Wednesday, 9 September 2015

Under the Beech Tree - September

A typical September morning.. starting off misty.
The sun broke through maybe half hour later and became a
lovely, hot, sunny day

No sign of leaves turning in the big trees..
many of the smaller ones though (like my maples) have
There's a definite feel of autumn in the air.. brisk misty mornings and cooler evenings.  The pigeons and crows are gathering too.. I LOVE hearing the crows call - though it always reminds me of Hagrid's hut in the Harry Potter movies since watching them :)

Gemstone - Sapphire
Flower - Aster

Alpine Aster from Culpeppers Herbal 1812
Image Shrewsbury Museum Service

Anglo Saxons called September Haefest Monath - Harvest Month


I don't really have much trivia or folklore to bore you with :) for September.. This is the month when all educational establishments (here in the UK at least) go back after their summer breaks.  This is the first year in the last 15 where I don't have a child returning to full time school - though they are both still going to part time college, it feels very different.  No mad dash getting uniforms and equipment brought and ready.. no gloom from kids because of the impending return to school :)  I felt quite liberated while shopping seeing all the moms and kids scurrying round buying the necessities (moms with the usual harried look of 'Back to School' shopping trips).. knowing I didn't have to do that this year.

I love watching the year roll round and the seasons turn.  We usually go watch the farmer harvest the wheat field next to our house in August.. when the kids were small he would wave at them every time the combine harvester thundered past (we were well back) he's very late this year though,  hope he comes soon or it'll be no good.

Well, I'll leave you with a little Keats - I love the first line.. so perfectly descriptive.

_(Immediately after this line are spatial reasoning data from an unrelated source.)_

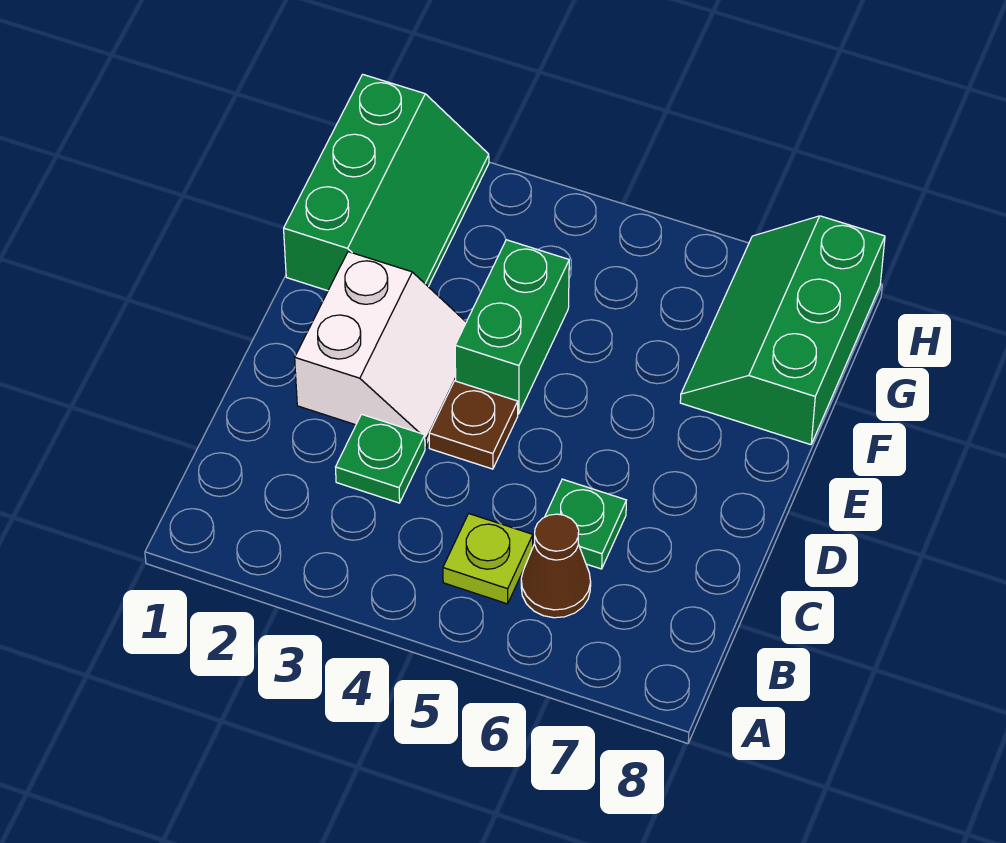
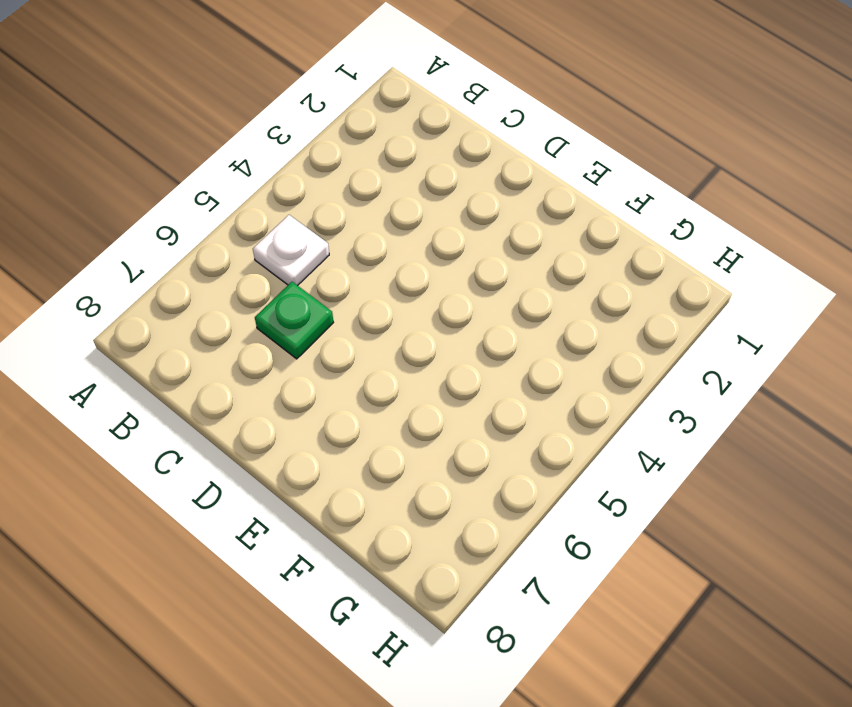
white 1x1 plate [253,215,329,286] -> lime 1x1 plate [443,514,533,604]
none -> brown 1x1 cone [521,514,591,618]
none -> green 1x1 plate [335,414,425,503]

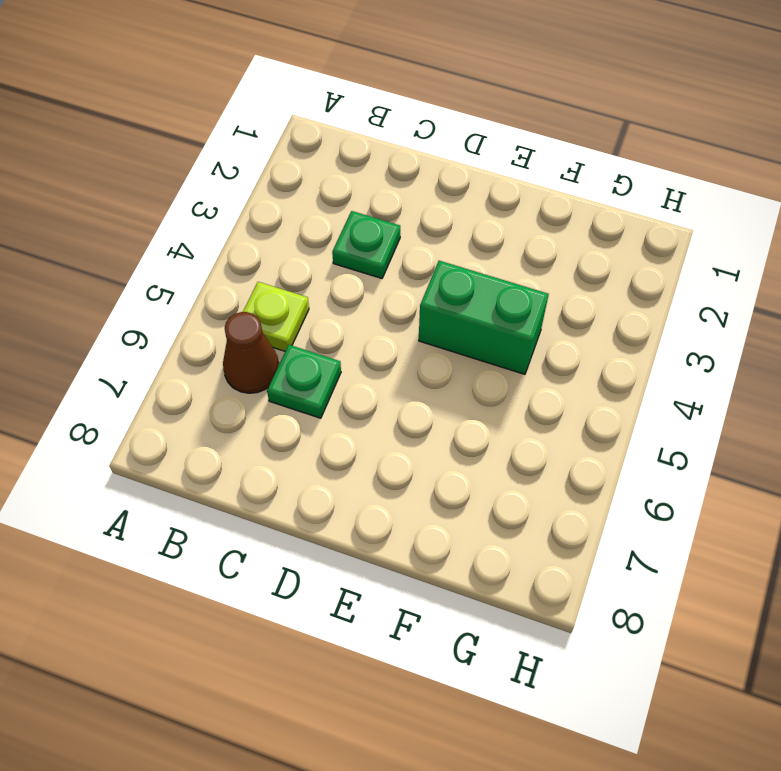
none -> white 2x2 slope [295,252,466,447]
none -> brown 1x1 plate [429,381,518,469]

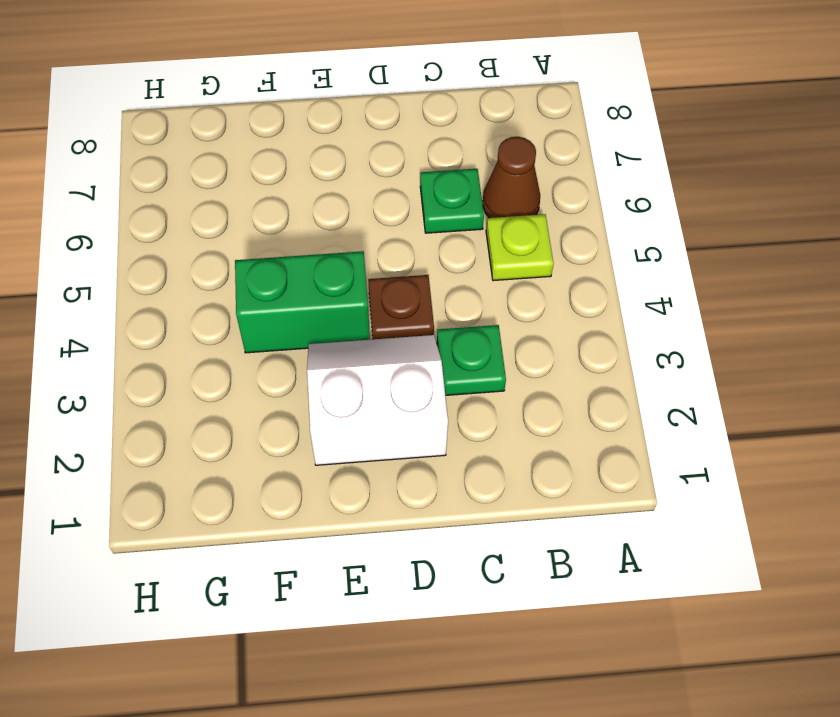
none -> green 2x3 slope [284,74,489,291]
none -> green 2x3 slope [680,216,885,445]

From John Keats' poem, To Autumn, 1820:


Season of mists and mellow fruitfulness,
Close bosom-friend of the maturing sun;
Conspiring with him how to load and bless
With fruit the vines that round the thatch-eves run;
To bend with apples the moss’d cottage-trees,
And fill all fruit with ripeness to the core;
To swell the gourd, and plump the hazel shells
With a sweet kernel; to set budding more,
And still more, later flowers for the bees,
Until they think warm days will never cease,
For Summer has o’er-brimm’d their clammy cells.